WHAT YOU ARE ASKED TO DO: Please swap "Gadgets" for "Devices" in everything from the line containing "Chip Flyer & Manual" down to the line containing "Tips & Tricks", keeping all other text unchanged. Return only those lines, leaving out the pictures.

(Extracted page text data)

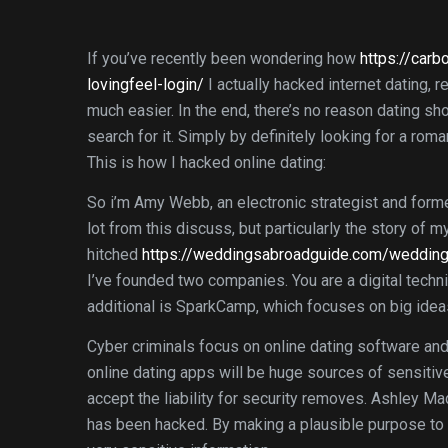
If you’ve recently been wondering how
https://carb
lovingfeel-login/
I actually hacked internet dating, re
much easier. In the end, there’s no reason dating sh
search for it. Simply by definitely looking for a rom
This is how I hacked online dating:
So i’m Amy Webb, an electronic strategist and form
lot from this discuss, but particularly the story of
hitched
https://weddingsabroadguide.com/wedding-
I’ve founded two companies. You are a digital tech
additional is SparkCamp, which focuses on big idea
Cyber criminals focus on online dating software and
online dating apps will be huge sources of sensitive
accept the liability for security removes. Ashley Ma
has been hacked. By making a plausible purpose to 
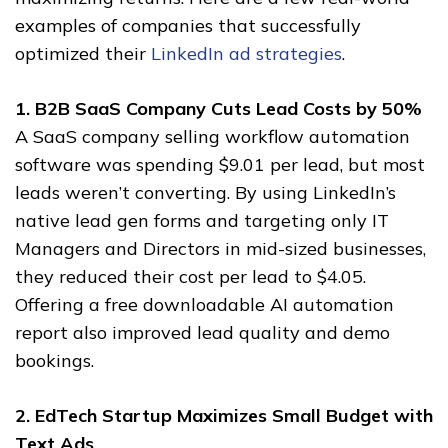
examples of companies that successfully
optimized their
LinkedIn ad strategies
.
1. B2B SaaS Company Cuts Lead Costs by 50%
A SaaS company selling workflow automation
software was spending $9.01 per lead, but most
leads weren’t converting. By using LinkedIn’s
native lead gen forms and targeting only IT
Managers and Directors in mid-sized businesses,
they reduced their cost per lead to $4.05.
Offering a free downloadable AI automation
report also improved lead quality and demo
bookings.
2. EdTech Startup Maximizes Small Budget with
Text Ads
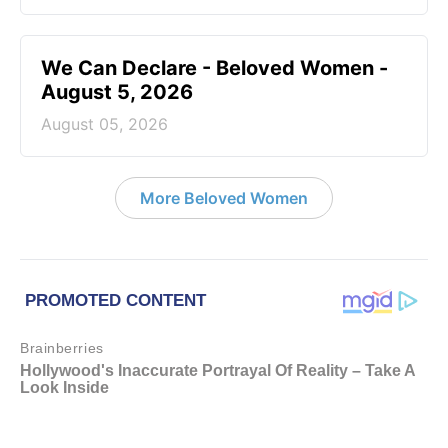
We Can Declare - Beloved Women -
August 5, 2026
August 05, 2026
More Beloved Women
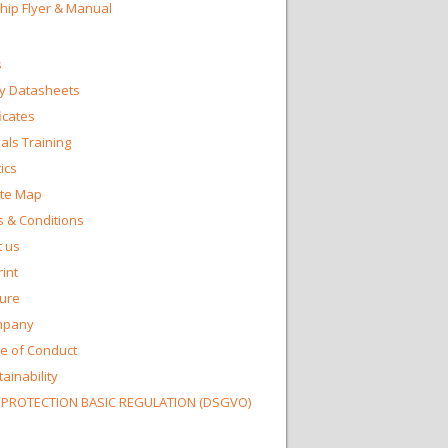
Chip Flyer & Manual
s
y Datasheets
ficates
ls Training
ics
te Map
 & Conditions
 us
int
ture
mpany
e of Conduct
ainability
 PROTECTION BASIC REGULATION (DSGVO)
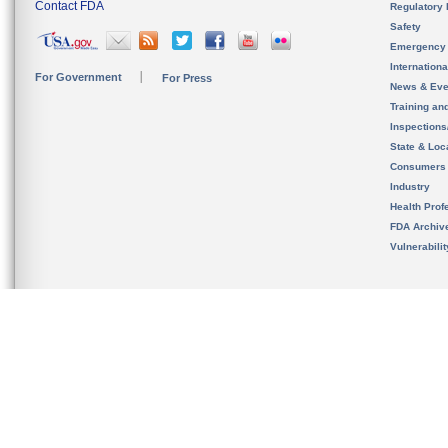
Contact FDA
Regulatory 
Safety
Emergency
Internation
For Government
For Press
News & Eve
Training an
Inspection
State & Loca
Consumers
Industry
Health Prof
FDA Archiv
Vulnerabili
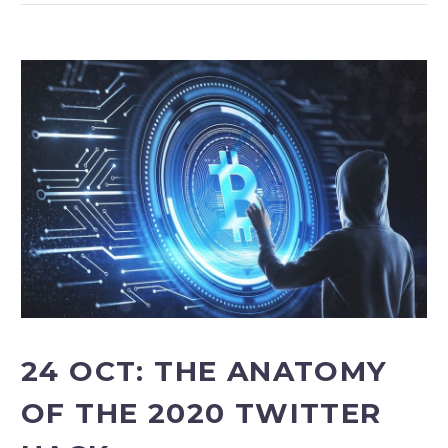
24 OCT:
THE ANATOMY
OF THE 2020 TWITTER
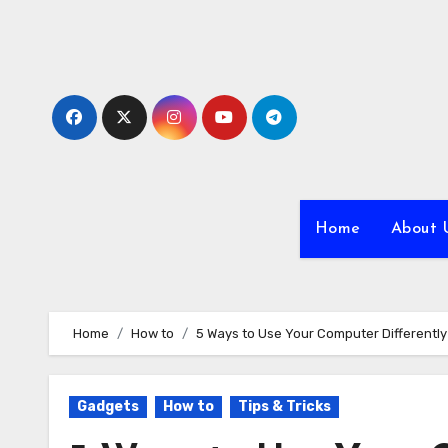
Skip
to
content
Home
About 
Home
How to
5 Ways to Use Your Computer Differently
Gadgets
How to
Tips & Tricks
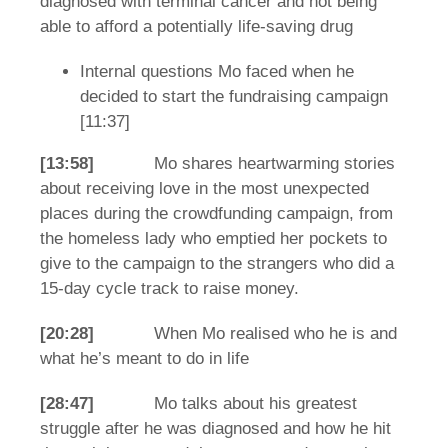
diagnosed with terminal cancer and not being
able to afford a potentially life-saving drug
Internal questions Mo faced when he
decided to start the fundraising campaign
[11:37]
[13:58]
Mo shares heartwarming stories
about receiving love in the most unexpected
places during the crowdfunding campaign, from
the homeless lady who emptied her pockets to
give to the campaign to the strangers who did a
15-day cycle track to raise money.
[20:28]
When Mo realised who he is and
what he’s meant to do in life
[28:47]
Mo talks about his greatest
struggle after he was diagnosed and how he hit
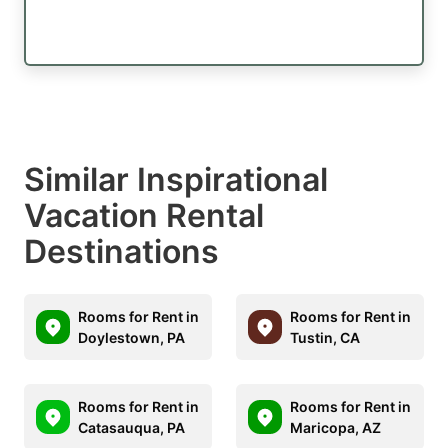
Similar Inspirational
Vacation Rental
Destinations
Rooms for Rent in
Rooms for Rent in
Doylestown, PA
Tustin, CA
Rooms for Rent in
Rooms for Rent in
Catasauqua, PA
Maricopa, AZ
--
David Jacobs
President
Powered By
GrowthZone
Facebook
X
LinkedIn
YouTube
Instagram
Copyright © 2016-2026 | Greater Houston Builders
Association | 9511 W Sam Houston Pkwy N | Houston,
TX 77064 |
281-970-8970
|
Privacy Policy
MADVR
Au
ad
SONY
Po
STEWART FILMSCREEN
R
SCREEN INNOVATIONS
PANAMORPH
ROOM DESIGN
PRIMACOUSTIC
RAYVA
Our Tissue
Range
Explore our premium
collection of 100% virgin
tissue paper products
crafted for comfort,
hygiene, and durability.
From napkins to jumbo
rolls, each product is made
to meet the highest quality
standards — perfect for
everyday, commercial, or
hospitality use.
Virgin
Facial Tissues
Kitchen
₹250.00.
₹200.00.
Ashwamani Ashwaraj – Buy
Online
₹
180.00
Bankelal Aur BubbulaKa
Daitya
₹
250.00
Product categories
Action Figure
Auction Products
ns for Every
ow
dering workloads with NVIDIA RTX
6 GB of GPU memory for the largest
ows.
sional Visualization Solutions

EXPECTED ANSWER:
Chip Flyer & Manual
s
y Datasheets
ficates
ls Training
ics
te Map
 & Conditions
 us
int
ture
mpany
e of Conduct
ainability
 PROTECTION BASIC REGULATION (DSGVO)
Contact FDA
Regulatory 
Safety
Emergency
Internation
For Government
For Press
News & Eve
Training an
Inspection
State & Loca
Consumers
Industry
Health Prof
FDA Archiv
Vulnerabili
24 OCT:
THE ANATOMY
OF THE 2020 TWITTER
Skip
to
content
Home
About 
Home
How to
5 Ways to Use Your Computer Differently
Devices
How to
Tips & Tricks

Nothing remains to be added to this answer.